----- Records for this exercise -----

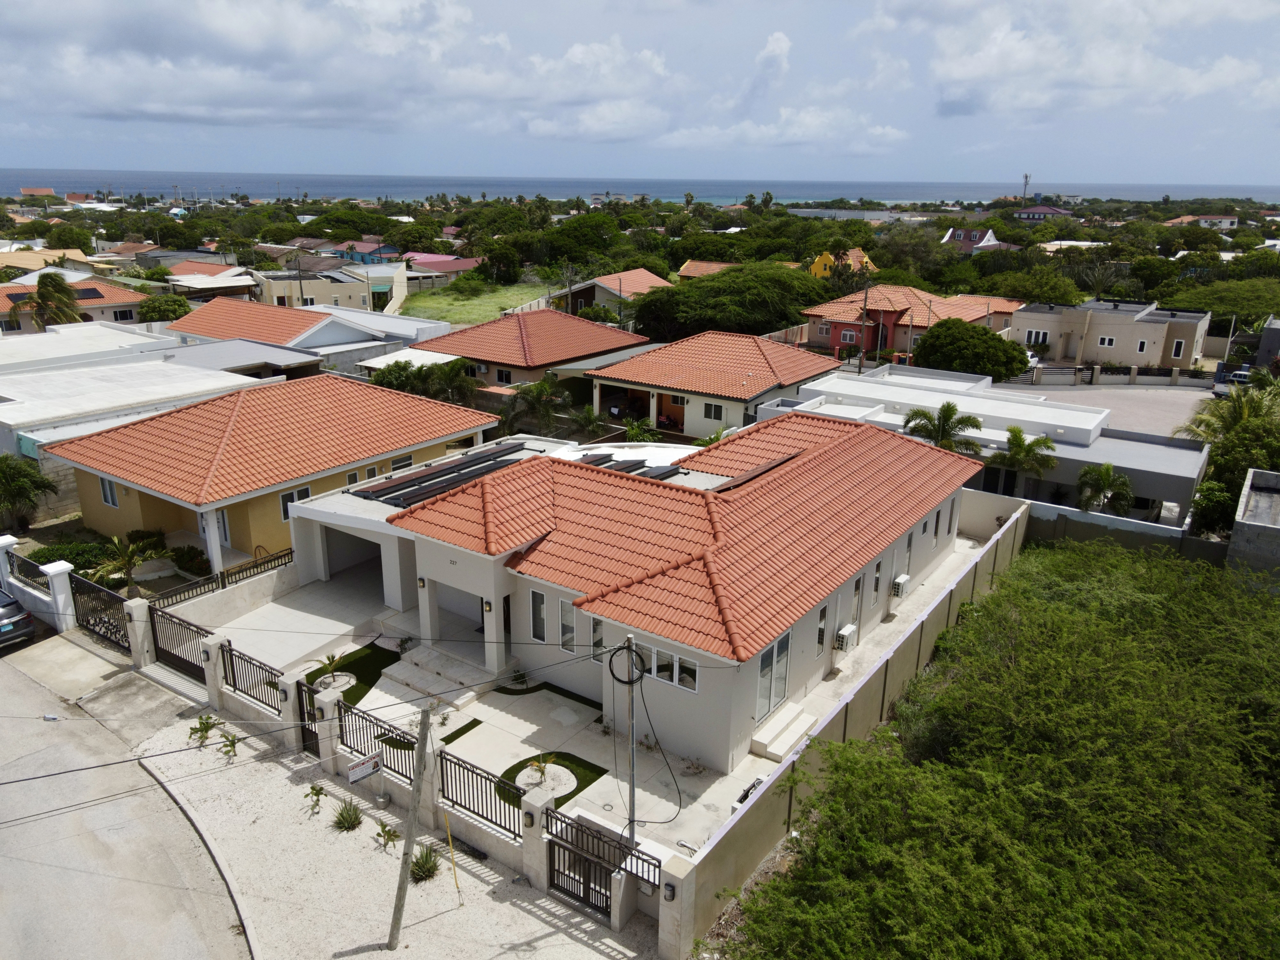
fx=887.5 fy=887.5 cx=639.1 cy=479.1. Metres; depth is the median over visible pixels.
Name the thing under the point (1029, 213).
house
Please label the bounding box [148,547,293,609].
metal fence
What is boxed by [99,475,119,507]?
window
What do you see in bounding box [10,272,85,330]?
palm tree
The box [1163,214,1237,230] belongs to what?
house
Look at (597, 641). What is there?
window
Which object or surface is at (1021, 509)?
boundary wall
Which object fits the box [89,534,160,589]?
palm tree
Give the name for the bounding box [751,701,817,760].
steps
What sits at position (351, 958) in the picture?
pavement
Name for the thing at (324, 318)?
house
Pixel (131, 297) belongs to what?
house
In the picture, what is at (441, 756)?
metal fence
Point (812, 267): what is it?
yellow house
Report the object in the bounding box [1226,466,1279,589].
building
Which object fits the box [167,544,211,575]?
shrub
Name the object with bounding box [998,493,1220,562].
boundary wall
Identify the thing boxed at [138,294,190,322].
tree
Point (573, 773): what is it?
lawn
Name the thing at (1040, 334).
window
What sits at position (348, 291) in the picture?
house
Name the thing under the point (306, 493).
window
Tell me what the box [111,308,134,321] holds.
window
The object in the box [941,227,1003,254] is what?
house
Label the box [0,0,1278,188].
sky
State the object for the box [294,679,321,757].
gate
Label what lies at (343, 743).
metal fence
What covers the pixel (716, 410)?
window
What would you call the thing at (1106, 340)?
window
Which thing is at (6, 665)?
road
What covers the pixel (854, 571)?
house
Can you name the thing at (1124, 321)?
beige house
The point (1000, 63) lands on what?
cloud
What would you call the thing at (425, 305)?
lawn
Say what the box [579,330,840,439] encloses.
house
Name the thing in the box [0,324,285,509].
white building
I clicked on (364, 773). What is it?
sign
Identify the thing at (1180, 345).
window
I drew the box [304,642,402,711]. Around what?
lawn
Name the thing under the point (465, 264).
house
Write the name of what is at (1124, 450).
house
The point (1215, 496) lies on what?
shrub
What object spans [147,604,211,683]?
metal gate
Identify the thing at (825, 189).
sea
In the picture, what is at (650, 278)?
house
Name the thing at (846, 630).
air conditioner
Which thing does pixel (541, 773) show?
palm tree
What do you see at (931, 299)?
house
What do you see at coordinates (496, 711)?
courtyard
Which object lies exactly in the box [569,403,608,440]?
palm tree
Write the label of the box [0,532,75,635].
gate wall
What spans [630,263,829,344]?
tree
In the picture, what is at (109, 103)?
cloud
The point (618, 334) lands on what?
house
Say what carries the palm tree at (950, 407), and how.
on the ground
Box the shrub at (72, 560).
[30,538,117,575]
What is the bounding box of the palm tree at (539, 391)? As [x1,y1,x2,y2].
[503,375,571,436]
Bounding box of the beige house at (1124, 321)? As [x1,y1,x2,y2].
[1014,298,1211,370]
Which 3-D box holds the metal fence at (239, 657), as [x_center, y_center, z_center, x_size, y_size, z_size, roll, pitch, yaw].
[-8.924,4.710,20.657,2.913,1.209,0.085,13,21,34]
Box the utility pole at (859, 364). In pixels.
[858,277,869,372]
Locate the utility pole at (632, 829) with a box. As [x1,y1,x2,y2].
[625,635,637,851]
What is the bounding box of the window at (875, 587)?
[871,558,882,600]
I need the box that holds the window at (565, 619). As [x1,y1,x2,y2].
[557,598,576,654]
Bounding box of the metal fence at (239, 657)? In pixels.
[219,640,283,712]
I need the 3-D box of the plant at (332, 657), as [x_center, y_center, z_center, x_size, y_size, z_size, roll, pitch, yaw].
[-7.629,4.710,21.811,0.936,0.818,0.958,1,18,1]
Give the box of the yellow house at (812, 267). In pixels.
[809,248,876,280]
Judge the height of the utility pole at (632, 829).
4.764 m
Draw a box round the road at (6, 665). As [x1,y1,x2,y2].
[0,630,250,959]
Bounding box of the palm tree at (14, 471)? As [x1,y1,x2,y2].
[0,453,58,529]
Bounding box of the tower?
[1021,172,1031,202]
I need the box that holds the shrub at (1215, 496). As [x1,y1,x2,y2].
[1189,480,1236,537]
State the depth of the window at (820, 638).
22.12 m
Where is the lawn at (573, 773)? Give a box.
[496,749,607,814]
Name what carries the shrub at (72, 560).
on the ground
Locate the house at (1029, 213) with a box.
[1014,204,1073,221]
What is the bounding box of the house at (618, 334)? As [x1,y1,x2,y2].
[403,308,654,396]
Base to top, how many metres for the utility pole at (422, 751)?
4.997 m
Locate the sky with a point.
(960, 108)
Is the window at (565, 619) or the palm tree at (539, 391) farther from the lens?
the palm tree at (539, 391)
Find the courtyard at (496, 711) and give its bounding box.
[199,529,994,861]
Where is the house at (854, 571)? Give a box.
[291,400,989,768]
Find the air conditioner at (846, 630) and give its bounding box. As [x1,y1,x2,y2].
[835,622,856,650]
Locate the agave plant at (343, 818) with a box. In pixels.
[332,800,362,831]
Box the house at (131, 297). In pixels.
[0,276,145,333]
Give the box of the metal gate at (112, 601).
[68,570,133,653]
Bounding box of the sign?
[346,752,381,783]
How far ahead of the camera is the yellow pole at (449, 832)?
15.71 m
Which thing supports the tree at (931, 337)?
on the ground
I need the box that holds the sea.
[1,169,1279,205]
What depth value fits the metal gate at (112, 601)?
24.30 m
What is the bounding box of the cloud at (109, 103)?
[1,0,676,139]
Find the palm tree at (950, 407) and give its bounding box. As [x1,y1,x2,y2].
[901,401,983,451]
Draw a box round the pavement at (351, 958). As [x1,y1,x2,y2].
[87,667,665,959]
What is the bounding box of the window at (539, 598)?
[529,589,547,641]
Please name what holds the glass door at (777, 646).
in the house at (854, 571)
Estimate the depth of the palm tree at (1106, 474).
33.69 m
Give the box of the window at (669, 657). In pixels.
[635,640,699,692]
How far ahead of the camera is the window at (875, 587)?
24.52 m
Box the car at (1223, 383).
[1212,366,1252,396]
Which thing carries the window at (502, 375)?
in the house at (618, 334)
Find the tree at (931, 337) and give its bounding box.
[912,317,1031,381]
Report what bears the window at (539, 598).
in the house at (854, 571)
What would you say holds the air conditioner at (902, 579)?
attached to the house at (854, 571)
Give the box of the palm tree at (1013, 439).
[989,427,1058,495]
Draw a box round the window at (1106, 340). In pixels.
[1097,335,1114,347]
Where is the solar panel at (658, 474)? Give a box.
[572,449,688,479]
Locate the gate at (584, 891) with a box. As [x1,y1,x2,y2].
[546,830,613,917]
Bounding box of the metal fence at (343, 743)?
[336,697,416,779]
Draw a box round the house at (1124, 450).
[768,359,1207,531]
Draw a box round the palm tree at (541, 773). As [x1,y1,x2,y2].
[525,753,553,784]
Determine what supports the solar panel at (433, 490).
on the house at (854, 571)
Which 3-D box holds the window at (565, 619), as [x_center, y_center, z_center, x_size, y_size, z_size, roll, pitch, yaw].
[-1.565,3.259,19.695,0.611,1.352,0.134,13,21,34]
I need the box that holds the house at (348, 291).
[253,264,407,315]
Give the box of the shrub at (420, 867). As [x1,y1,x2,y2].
[409,844,440,882]
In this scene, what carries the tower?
on the ground
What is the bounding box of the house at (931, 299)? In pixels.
[799,283,1026,360]
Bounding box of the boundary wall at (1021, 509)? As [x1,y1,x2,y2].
[667,493,1027,959]
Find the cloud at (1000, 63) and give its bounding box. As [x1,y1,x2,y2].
[880,0,1279,119]
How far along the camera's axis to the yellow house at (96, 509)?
30.15 m
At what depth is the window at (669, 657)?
17.92 m
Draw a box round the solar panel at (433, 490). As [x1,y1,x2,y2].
[348,443,531,507]
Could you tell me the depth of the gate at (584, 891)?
15.57 m
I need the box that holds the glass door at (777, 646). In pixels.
[756,630,791,719]
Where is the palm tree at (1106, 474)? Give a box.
[1076,463,1134,515]
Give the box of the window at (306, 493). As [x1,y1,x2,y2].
[279,485,311,520]
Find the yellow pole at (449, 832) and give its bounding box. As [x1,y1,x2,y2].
[442,805,461,902]
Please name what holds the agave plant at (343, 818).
on the pavement at (351, 958)
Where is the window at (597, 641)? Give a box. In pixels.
[590,615,603,657]
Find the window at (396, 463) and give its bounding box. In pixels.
[389,454,413,472]
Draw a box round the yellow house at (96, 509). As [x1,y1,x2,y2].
[44,373,496,581]
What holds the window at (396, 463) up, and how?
in the yellow house at (96, 509)
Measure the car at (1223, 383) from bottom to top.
1.660 m
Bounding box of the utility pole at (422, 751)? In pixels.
[386,704,434,949]
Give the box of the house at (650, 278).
[554,267,669,315]
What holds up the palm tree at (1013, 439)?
on the ground
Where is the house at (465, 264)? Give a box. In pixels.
[402,253,485,278]
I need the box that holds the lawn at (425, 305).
[397,279,550,325]
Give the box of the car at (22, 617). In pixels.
[0,590,35,648]
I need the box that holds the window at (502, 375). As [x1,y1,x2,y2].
[495,367,513,384]
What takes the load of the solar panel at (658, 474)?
on the house at (854, 571)
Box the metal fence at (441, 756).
[438,746,522,839]
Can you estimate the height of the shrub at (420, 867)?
0.612 m
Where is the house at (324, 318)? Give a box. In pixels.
[170,295,449,371]
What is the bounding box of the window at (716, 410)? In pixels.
[703,401,724,421]
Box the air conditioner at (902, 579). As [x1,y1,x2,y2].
[890,574,909,596]
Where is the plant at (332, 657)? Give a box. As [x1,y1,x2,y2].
[311,652,348,686]
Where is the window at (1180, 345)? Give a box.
[1171,338,1185,358]
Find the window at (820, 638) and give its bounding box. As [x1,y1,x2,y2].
[815,603,827,646]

-----

■ **Problem**
Beginning with the line that holds "Measure the car" and ending with the last line of the material, output each line exactly and nothing beyond them.

■ **Written solution**
Measure the car at (1223, 383) from bottom to top.
1.660 m
Bounding box of the utility pole at (422, 751)? In pixels.
[386,704,434,949]
Give the box of the house at (650, 278).
[554,267,669,315]
What holds up the palm tree at (1013, 439)?
on the ground
Where is the house at (465, 264)? Give a box. In pixels.
[402,253,485,278]
I need the box that holds the lawn at (425, 305).
[397,279,550,325]
Give the box of the car at (22, 617). In pixels.
[0,590,35,648]
I need the box that holds the window at (502, 375). As [x1,y1,x2,y2].
[495,367,513,384]
What takes the load of the solar panel at (658, 474)?
on the house at (854, 571)
Box the metal fence at (441, 756).
[438,746,522,839]
Can you estimate the height of the shrub at (420, 867)?
0.612 m
Where is the house at (324, 318)? Give a box. In pixels.
[170,295,449,371]
What is the bounding box of the window at (716, 410)? In pixels.
[703,401,724,421]
Box the air conditioner at (902, 579). As [x1,y1,x2,y2].
[890,574,909,596]
Where is the plant at (332, 657)? Give a box. As [x1,y1,x2,y2].
[311,652,348,686]
Where is the window at (1180, 345)? Give a box.
[1171,338,1185,358]
Find the window at (820, 638) and give its bounding box. As [x1,y1,x2,y2].
[815,603,827,646]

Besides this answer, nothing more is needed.